The OpenAI team is almost ready to release a web crawler that will eat the whole open web
If you don’t want your online material used to train AI, you’ll need to opt-out.
To increase the data available for training its next generation of AI systems, OpenAI has published a new web crawling bot called GPTBot. The corporation has trademarked the phrase “GPT-5,” suggesting an impending release while warning website owners how to avoid being indexed.

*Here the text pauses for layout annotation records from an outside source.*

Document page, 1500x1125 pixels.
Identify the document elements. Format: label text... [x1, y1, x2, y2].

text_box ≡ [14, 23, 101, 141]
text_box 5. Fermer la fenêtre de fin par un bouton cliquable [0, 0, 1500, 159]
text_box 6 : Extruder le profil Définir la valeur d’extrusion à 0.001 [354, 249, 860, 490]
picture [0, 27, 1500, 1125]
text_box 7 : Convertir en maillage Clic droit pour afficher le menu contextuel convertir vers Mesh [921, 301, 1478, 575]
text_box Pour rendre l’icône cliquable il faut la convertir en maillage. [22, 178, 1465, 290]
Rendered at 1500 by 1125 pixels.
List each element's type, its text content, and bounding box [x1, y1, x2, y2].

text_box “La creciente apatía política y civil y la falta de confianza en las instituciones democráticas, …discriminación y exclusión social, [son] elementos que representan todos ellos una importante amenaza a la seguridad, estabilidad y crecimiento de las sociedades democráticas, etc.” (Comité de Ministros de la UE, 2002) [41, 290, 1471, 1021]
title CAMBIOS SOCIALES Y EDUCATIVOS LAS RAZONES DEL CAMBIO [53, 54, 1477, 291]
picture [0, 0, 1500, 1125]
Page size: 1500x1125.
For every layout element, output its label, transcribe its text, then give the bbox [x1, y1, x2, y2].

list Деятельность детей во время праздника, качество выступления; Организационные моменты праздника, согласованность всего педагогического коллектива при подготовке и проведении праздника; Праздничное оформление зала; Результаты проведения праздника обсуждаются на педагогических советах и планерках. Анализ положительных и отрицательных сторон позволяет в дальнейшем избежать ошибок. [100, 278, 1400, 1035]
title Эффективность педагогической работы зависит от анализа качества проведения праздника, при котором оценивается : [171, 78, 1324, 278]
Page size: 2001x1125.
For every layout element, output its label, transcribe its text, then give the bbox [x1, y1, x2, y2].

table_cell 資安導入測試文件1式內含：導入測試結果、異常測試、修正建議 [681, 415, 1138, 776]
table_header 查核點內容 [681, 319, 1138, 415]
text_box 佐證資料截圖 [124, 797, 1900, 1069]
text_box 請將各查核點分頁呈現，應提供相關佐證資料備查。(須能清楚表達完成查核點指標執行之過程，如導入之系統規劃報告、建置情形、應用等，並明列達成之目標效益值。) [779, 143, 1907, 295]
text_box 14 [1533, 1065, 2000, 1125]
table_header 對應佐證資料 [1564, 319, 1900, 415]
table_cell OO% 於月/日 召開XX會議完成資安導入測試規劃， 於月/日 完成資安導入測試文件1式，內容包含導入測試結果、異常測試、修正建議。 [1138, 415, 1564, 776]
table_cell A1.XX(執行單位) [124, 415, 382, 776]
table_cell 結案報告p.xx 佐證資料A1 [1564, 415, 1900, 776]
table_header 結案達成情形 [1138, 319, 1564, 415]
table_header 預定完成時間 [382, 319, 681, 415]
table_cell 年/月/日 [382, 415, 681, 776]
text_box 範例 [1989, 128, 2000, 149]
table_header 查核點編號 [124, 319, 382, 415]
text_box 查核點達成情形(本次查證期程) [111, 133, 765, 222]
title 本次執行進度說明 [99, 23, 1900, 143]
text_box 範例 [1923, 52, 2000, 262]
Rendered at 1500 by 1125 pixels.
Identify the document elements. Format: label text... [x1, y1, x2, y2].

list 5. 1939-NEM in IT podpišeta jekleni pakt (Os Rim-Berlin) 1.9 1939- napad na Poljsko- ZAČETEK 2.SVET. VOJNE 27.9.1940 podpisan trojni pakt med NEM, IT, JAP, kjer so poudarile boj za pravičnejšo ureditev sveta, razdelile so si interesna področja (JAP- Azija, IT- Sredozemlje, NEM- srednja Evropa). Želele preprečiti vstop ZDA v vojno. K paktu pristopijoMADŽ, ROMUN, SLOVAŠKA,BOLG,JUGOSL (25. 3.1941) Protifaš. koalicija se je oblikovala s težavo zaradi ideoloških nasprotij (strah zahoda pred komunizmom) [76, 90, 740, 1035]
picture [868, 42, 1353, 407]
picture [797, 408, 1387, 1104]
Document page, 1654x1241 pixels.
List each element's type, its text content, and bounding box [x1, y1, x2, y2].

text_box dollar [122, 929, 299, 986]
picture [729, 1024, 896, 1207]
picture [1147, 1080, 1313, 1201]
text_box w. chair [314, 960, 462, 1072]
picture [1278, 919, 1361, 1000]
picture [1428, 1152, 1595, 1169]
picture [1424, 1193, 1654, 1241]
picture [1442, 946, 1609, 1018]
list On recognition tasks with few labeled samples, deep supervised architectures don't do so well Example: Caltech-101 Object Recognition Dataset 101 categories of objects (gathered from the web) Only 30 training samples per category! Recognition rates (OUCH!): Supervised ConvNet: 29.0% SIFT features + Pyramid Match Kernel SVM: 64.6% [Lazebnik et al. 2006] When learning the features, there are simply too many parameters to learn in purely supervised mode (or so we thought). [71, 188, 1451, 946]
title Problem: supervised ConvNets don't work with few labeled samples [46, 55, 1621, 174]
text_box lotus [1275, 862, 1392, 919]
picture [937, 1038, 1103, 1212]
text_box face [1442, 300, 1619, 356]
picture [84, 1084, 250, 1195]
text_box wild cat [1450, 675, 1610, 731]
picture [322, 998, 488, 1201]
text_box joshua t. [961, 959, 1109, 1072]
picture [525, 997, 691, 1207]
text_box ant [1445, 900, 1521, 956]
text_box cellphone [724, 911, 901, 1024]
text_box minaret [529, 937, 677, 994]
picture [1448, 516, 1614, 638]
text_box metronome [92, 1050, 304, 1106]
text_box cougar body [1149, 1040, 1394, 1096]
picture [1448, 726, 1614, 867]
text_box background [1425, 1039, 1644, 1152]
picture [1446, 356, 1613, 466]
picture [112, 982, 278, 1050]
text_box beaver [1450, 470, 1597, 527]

According to OpenAI, the web crawler will gather data from publicly accessible websites while avoiding stuff that is behind paywalls, sensitive, or otherwise off-limits. However, unlike Google, Bing, and Yandex, GPTBot is opt-out; it will automatically treat any publicly available data as a fair game. The owner of a website may prevent the OpenAI web crawler from accessing it by including a “disallow” rule in a generic web server file.
OpenAI further claims that GPTBot will proactively check scraped material for PII and policy-violating content and erase it.
However, the opt-out method still presents consent concerns, according to some experts in the field of technological ethics.
In defence of OpenAI’s action, several Hacker News commenters argued that it is necessary for the company to collect as much data as possible if the public is ever going to have access to a powerful generative AI tool. Another user warned that without more recent information, the GPT models will remain static until September 2021. One user who was more concerned about their privacy than usual pointed out that “OpenAI isn’t even citing in moderation.”
OpenAI has been under fire for improperly using scraped data to train LLMs like ChatGPT, thus the company has responded by releasing GPTBot. In April, the firm revised its privacy policy in response to similar criticisms.